▸ **Problem set**
1) In the clinical conclusions on CES, what does suspicion of CES warrant?
2) List the findings in the clinical conclusions on CES of which one or more must be present to diagnose CES.

▸ **Text for analysis**

*** Block opens ***

Clinical Application & Conclusions:

CES is a condition that is familiar to all of us, yet the literature on it is lacking. This highlights the need for prospective case series to specifically record both the etiology and clinical presentation of this condition.

As a potential complication of lumbar spinal manipulation, manual therapists must be well equipped to recognize and immediately refer those with CES. In the absence of a universally accepted definition of CES, the authors’ suggested definition seems appropriate, and emphasizes all major symptoms that are suggestive of CES.

In order to diagnose CES, one or more of the following must be present:
  1. bladder and/or bowel dysfunction
  2. reduced sensation in the saddle region
  3. sexual dysfunction, with possible neurological deficit in the lower limb (motor, sensory and/or reflex changes)
This definition suggests that in patients suspected of having CES, careful questioning regarding bladder/bowel function should be performed, in addition to detailed neurological examination, including sensory assessment of the perineal region and lower limb, reflexes, and anal tone. Suspicion of CES warrants immediate referral to an emergency care facility.

*** Block closes ***

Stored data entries
*** Block opens ***

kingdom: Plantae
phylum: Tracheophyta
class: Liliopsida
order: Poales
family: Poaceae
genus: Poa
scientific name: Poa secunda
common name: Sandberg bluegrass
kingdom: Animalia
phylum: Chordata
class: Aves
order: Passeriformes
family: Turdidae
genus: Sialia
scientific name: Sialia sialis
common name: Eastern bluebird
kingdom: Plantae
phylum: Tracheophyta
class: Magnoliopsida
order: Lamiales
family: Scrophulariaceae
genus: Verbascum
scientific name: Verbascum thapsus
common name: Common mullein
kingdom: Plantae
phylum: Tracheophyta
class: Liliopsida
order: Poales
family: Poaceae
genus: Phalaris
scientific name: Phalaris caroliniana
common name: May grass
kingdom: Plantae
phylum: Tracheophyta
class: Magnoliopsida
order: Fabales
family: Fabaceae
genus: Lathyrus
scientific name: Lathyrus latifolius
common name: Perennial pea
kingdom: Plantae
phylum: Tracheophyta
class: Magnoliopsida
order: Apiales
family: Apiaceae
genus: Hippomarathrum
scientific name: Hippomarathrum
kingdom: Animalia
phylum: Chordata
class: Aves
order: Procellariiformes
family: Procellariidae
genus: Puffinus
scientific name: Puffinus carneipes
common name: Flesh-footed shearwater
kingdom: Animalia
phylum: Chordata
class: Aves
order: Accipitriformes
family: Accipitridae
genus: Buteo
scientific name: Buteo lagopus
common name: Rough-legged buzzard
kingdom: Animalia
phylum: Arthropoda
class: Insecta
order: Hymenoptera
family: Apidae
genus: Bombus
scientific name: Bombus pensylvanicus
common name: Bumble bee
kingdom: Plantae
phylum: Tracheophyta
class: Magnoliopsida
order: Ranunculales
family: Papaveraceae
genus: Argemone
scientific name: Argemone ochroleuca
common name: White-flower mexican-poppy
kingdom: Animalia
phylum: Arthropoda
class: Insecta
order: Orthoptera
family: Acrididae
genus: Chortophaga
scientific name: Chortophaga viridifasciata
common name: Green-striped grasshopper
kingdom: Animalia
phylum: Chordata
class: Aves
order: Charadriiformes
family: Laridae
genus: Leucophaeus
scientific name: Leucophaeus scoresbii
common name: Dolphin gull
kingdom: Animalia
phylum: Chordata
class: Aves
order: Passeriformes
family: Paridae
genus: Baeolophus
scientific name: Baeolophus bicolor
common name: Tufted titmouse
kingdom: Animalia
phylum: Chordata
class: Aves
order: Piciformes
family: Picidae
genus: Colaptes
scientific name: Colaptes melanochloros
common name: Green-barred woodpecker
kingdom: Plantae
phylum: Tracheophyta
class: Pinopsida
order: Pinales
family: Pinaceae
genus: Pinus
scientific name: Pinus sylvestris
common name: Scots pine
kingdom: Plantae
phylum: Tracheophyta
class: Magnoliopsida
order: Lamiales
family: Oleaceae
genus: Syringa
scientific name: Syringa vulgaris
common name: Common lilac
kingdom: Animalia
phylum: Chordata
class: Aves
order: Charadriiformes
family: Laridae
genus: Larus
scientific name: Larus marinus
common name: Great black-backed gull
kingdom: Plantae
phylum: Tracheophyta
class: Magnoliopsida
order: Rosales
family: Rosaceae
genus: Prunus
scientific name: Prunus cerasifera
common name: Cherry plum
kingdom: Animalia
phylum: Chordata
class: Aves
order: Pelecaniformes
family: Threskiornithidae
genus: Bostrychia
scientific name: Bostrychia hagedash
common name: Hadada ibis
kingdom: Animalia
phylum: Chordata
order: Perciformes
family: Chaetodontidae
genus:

*** Block closes ***

▸ **Answer section**
1) Immediate referral to an emergency care facility.

2)
- Bladder and/or bowel dysfunction
- Reduced sensation in the saddle region
- Sexual dysfunction, with possible neurological deficit in the lower limb (motor, sensory and/or reflex changes)